For several years, educators have seen a steady increase in the number of smartphones and tablets students bring into the classroom. Rather than worry about the increased opportunity for distraction the devices bring with them, Purdue University chose to see this new influx of technology as full of educational potential.
Says Kyle Bowen, the Director of Informatics, “There was this great opportunity where we could capitalize on this trend to help overcome common instructional challenges.” So, he set to work talking to colleagues to identify common instructional problems that could be solved with the development of mobile apps.
Purdue students and faculty now have free access to seven different apps, all designed to add value to the educational process.
Bowen says the apps take approximately four months each to develop, and often evolve after their initial release based on user feedback. He never knows exactly how professors are likely to use the apps, and is quick to encourage experimentation.
“We make them hackable, so [faculty] can get really creative in what they do with them,” he says. As a result, professors have found many different ways to incorporate the technology into the classroom and their assignments to improve student experience.
One of the benefits mobile technology provides is an expectation of simplicity. Users don’t expect a lot of features and complicated functionality.

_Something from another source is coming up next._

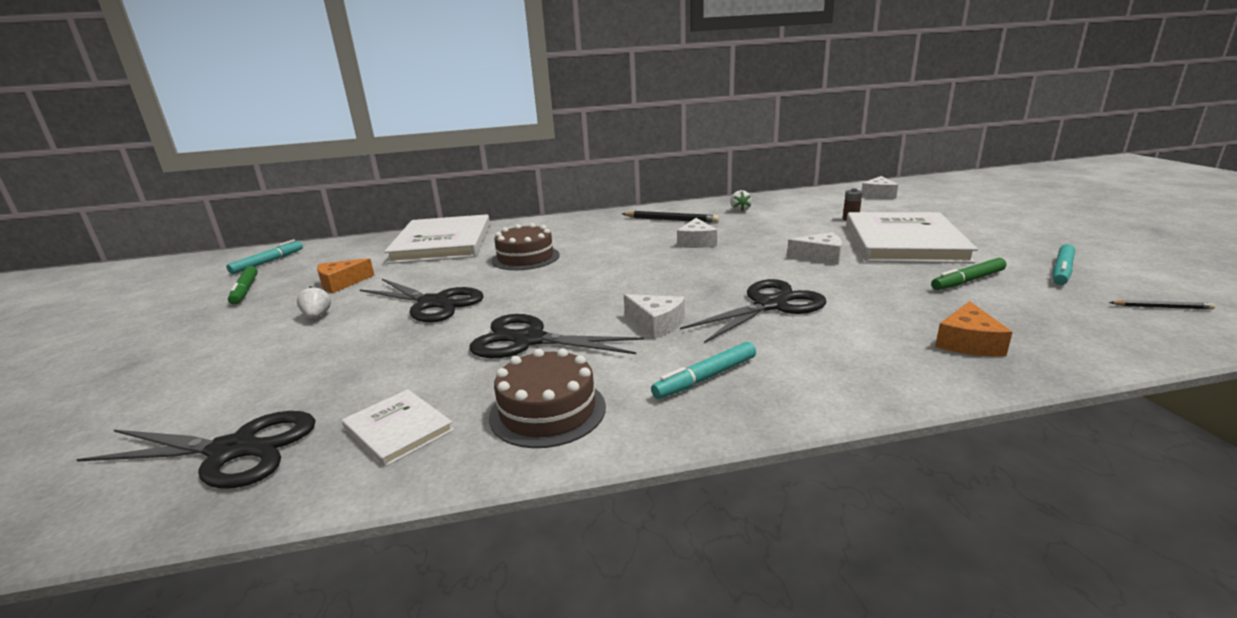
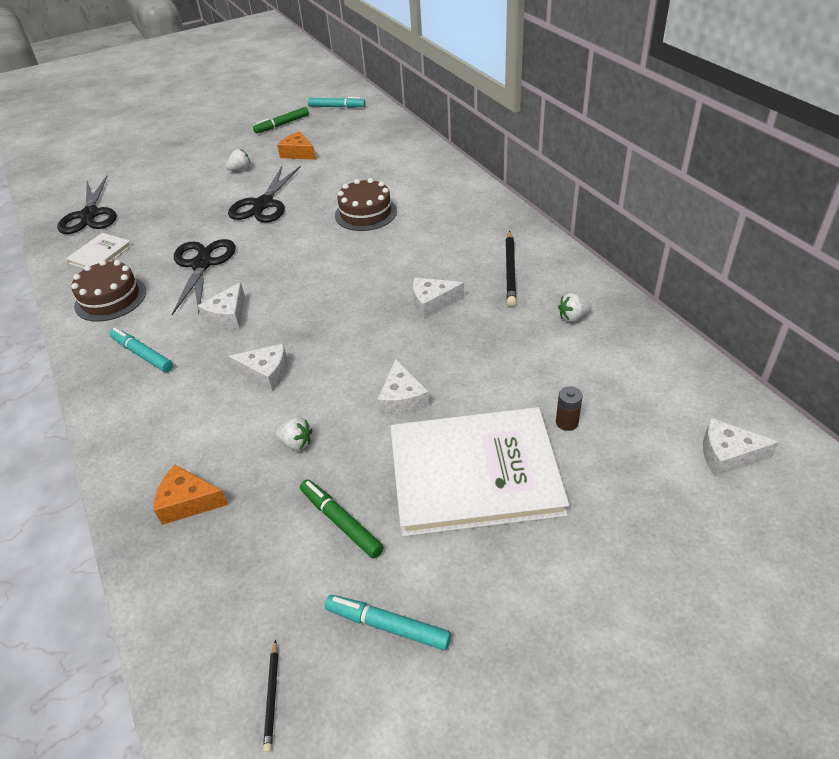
camera: 75 degrees right, 20 degrees up
(443, 243) = (396, 160): white book -> none
(770, 305) = (266, 373): black scissors -> white cheese
(875, 294) = (296, 443): none -> white strawberry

On the contrary, more students and faculty are likely to use these apps because they don’t require much time and effort to learn. This makes for a simpler development process. The developers can focus on solving a particular problem well, and then move on to the next app.
Purdue’s faculty and students now have access to a range of new tools to creatively incorporate into the learning process. Bowen says they hope to be able to make the apps available to other educators as well over time. By bringing educational tools to students where they’re already spending their time — on mobile devices and social media — Purdue provides opportunities for increased student engagement.